ドキドキとして凛也さんの言葉を待つ。

その時間は永遠にも思えた。



「顔を上げろ」

「頷いてくれるまで上げる気はありません」

「顔を上げなければ俺から話すことは何もない」



ここで引いてはダメだと思いつつもそう言われてしまえば顔を上げるしかなく⋯。

上げた先、目の前に座る凛也さんは無表情でその顔からは次に出る言葉がどんなものなのか全く予想出来なかった。



「気持ちはわかった。お前には好きな男がいて、その彼と共になりたいと」



そしてゆっくりと落とされていく言葉を、固唾を飲んで心の中で反復していく。
凛也さんの言葉を聞き逃すまいと、早く、結論を、と。
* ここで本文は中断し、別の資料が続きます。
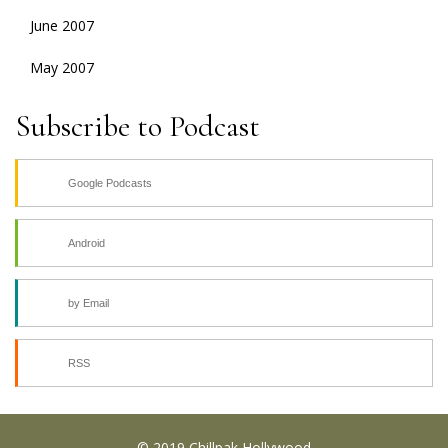
June 2007
May 2007
Subscribe to Podcast
Google Podcasts
Android
by Email
RSS
© 2019 Chillpak Hollywood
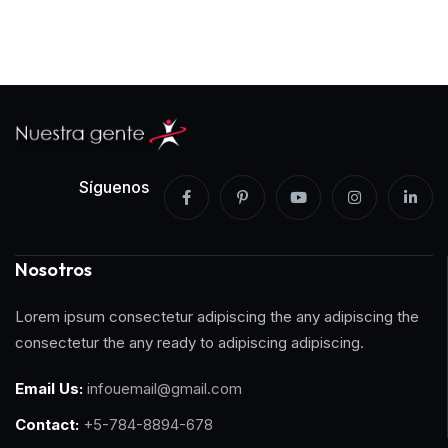
Síguenos
Nosotros
Lorem ipsum consectetur adipiscing the any adipiscing the
consectetur the any ready to adipiscing adipiscing.
Email Us:
infouemail@gmail.com
Contact:
+5-784-8894-678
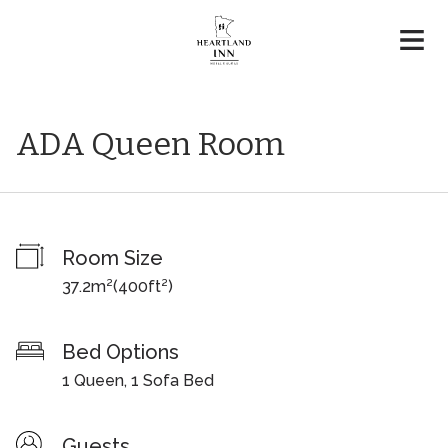
ADA Queen Room
Room Size
37.2m²
(
400ft²
)
Bed Options
1 Queen, 1 Sofa Bed
Guests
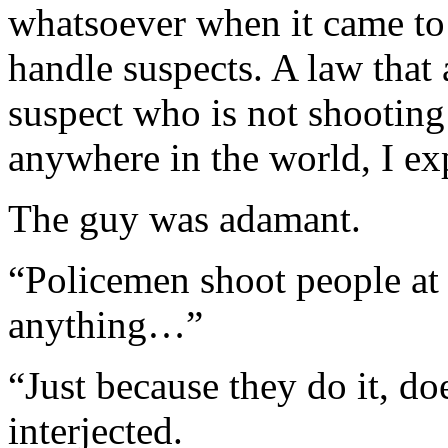
whatsoever when it came to 
handle suspects. A law that 
suspect who is not shooting
anywhere in the world, I ex
The guy was adamant.
“Policemen shoot people at 
anything…”
“Just because they do it, doe
interjected.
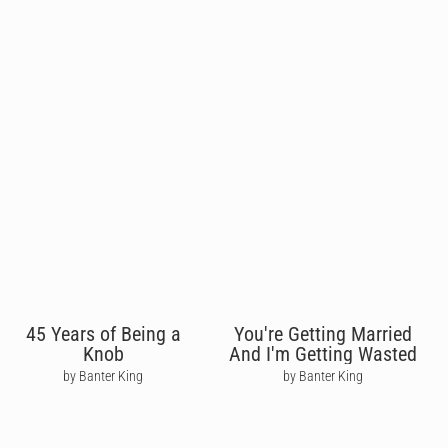
45 Years of Being a
You're Getting Married
Knob
And I'm Getting Wasted
by Banter King
by Banter King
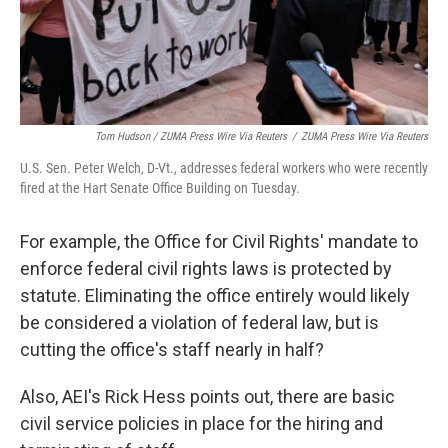
Tom Hudson / ZUMA Press Wire Via Reuters
/
ZUMA Press Wire Via Reuters
U.S. Sen. Peter Welch, D-Vt., addresses federal workers who were recently
fired at the Hart Senate Office Building on Tuesday.
For example, the Office for Civil Rights' mandate to
enforce federal civil rights laws is protected by
statute. Eliminating the office entirely would likely
be considered a violation of federal law, but is
cutting the office's staff nearly in half?
Also, AEI's Rick Hess points out, there are basic
civil service policies in place for the hiring and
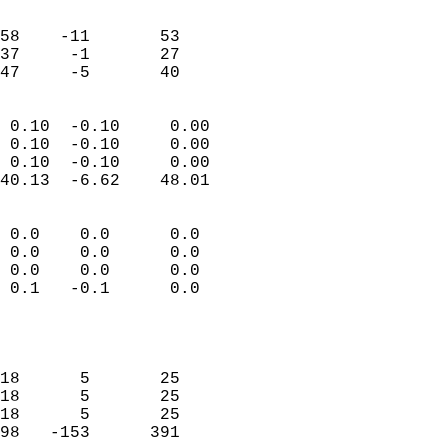
                               
                           
58    -11       53         
37     -1       27         
 47     -5       40       
                            
 0.10  -0.10     0.00       
 0.10  -0.10     0.00       
 0.10  -0.10     0.00       
40.13  -6.62    48.01       
                                 
 0.0    0.0      0.0        
 0.0    0.0      0.0        
 0.0    0.0      0.0        
 0.1   -0.1      0.0        
                           
                            
                            
18      5       25          
18      5       25          
18      5       25          
98   -153      391          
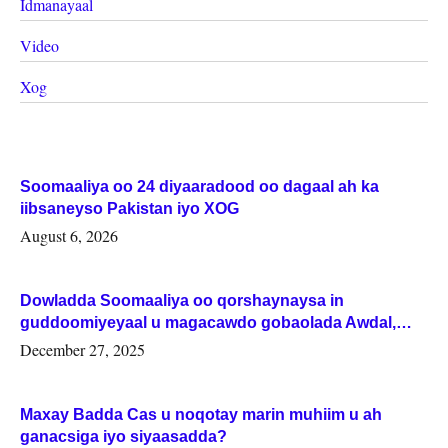
Idmanayaal
Video
Xog
Soomaaliya oo 24 diyaaradood oo dagaal ah ka
iibsaneyso Pakistan iyo XOG
August 6, 2026
Dowladda Soomaaliya oo qorshaynaysa in
guddoomiyeyaal u magacawdo gobaolada Awdal,
Woqooyi Galbeed iyo Togdheer.
December 27, 2025
Maxay Badda Cas u noqotay marin muhiim u ah
ganacsiga iyo siyaasadda?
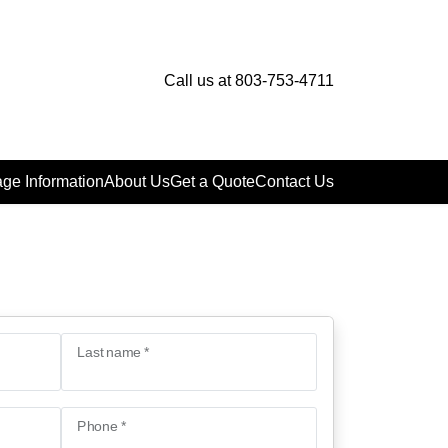
Call us at 803-753-4711
ge Information
About Us
Get a Quote
Contact Us
Last name *
Phone *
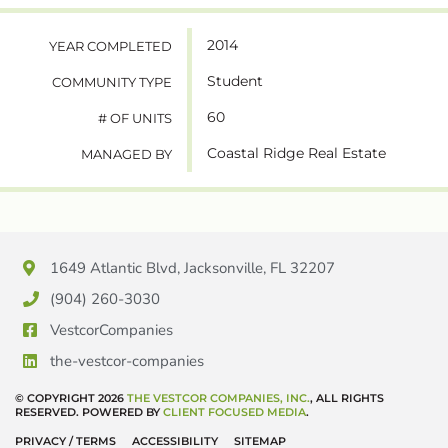
2014
YEAR COMPLETED
Student
COMMUNITY TYPE
60
# OF UNITS
Coastal Ridge Real Estate
MANAGED BY
1649 Atlantic Blvd, Jacksonville, FL 32207
(904) 260-3030
VestcorCompanies
the-vestcor-companies
© COPYRIGHT 2026
THE VESTCOR COMPANIES, INC.
, ALL RIGHTS
RESERVED. POWERED BY
CLIENT FOCUSED MEDIA
.
PRIVACY / TERMS
ACCESSIBILITY
SITEMAP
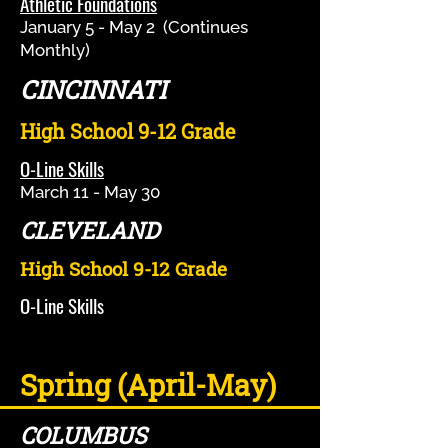
Athletic Foundations
January 5 - May 2 (Continues
Monthly)
CINCINNATI
High School 9-12 Grade
O-Line Skills
March 11 - May 30
CLEVELAND
High School 9-12 Grade
O-Line Skills
Spring (April-May)
COLUMBUS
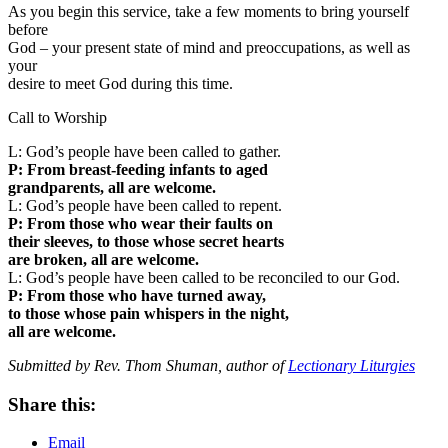
As you begin this service, take a few moments to bring yourself
before
God – your present state of mind and preoccupations, as well as
your
desire to meet God during this time.
Call to Worship
L: God’s people have been called to gather.
P: From breast-feeding infants to aged
grandparents, all are welcome.
L: God’s people have been called to repent.
P: From those who wear their faults on
their sleeves, to those whose secret hearts
are broken, all are welcome.
L: God’s people have been called to be reconciled to our God.
P: From those who have turned away,
to those whose pain whispers in the night,
all are welcome.
Submitted by Rev. Thom Shuman, author of
Lectionary Liturgies
Share this:
Email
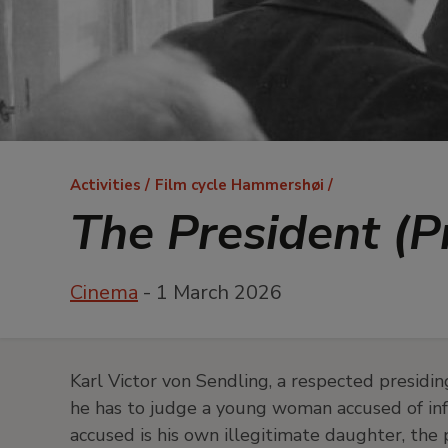
Breadcrumb
Activities
Film cycle Hammershøi
The President (
Cinema
- 1 March 2026
Karl Victor von Sendling, a respected presid
he has to judge a young woman accused of infan
accused is his own illegitimate daughter, the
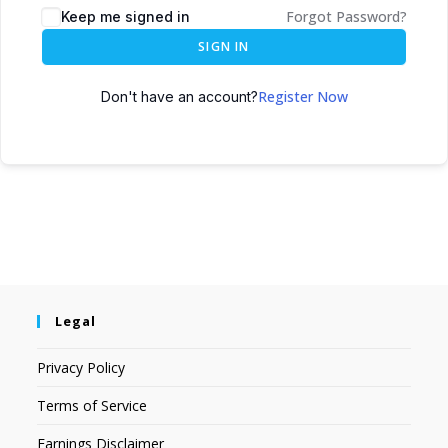
Forgot Password?
Keep me signed in
SIGN IN
Register Now
Don't have an account?
Legal
Privacy Policy
Terms of Service
Earnings Disclaimer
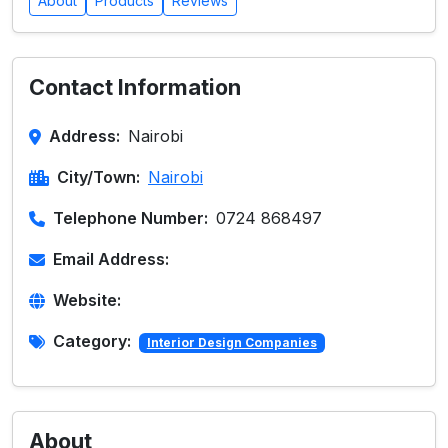
About
Products
Reviews
Contact Information
Address:
Nairobi
City/Town:
Nairobi
Telephone Number:
0724 868497
Email Address:
Website:
Category:
Interior Design Companies
About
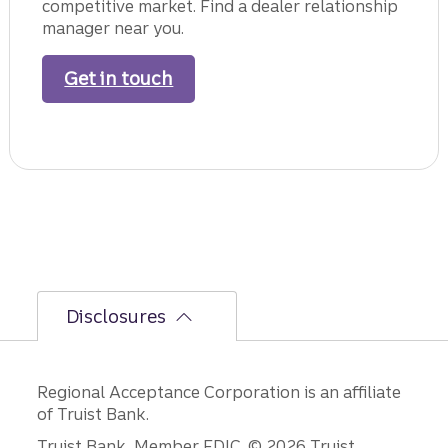
competitive market. Find a dealer relationship
manager near you.
Get in touch
with a dealer relationship man
Disclosures
Regional Acceptance Corporation is an affiliate
of Truist Bank.
Truist Bank, Member FDIC. © 2026 Truist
逸る気持ちを抑えながら。


けれど、ほんの僅かに凛也さんの表情が固くなり厳しいものになる。



「だが、この婚約をなかった事にする事は出来ない」

「っ」

「わかるだろう?失うものが多すぎる」

「そんなのっ⋯、」

「この話は互いの会社に利があるから結ばれた約束だ。君の気持ち一つで白紙にするなんてできっこない。仮に出来たとして、やはり失うものものが大きすぎるんだよ」



普段と変わらない、低く威圧的な声。

だけどどこかそこに彼なりの優しさが混ざっていた様に思えるのは気のせいだろうか。




──────きっと、気のせいなんかではなかった。



この時凛也さんは家や会社の事を言っているのではなく、わたし⋯そしてミナトの事を言っているのだと、早く気付いていれば────。